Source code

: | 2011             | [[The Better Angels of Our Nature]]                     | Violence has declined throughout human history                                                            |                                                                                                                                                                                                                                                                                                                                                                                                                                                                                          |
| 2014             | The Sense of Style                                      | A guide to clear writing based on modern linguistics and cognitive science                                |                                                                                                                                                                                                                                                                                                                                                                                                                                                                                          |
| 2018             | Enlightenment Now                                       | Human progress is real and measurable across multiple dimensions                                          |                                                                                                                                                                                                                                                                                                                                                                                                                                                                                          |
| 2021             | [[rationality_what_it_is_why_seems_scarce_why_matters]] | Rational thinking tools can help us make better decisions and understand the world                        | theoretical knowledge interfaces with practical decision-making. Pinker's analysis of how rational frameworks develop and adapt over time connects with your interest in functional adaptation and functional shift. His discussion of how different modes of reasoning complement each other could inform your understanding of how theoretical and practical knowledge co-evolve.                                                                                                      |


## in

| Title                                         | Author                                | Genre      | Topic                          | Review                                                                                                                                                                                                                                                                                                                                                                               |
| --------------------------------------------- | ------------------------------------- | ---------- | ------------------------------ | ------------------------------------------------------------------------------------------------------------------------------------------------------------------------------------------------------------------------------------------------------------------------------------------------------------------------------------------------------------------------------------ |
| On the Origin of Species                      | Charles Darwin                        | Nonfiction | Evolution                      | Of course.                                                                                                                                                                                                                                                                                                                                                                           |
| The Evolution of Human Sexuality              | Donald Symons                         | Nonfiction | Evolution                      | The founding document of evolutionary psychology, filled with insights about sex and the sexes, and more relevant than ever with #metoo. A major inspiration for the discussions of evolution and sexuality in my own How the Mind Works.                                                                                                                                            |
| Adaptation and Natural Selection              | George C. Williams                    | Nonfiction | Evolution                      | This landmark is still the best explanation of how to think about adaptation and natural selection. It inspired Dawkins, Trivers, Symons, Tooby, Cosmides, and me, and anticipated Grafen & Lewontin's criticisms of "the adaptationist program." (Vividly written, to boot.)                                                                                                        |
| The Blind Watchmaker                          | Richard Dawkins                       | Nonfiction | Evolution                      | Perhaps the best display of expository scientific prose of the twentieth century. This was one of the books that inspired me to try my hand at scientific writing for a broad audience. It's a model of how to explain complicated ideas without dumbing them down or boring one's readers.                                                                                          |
———
**How to complete this task**
Every line above that includes the word "inspired" should be listed.

**Response to this task**
| Adaptation and Natural Selection              | George C. Williams                    | Nonfiction | Evolution                      | This landmark is still the best explanation of how to think about adaptation and natural selection. It inspired Dawkins, Trivers, Symons, Tooby, Cosmides, and me, and anticipated Grafen & Lewontin's criticisms of "the adaptationist program." (Vividly written, to boot.)                                                                                                        |
| The Blind Watchmaker                          | Richard Dawkins                       | Nonfiction | Evolution                      | Perhaps the best display of expository scientific prose of the twentieth century. This was one of the books that inspired me to try my hand at scientific writing for a broad audience. It's a model of how to explain complicated ideas without dumbing them down or boring one's readers.                                                                                          |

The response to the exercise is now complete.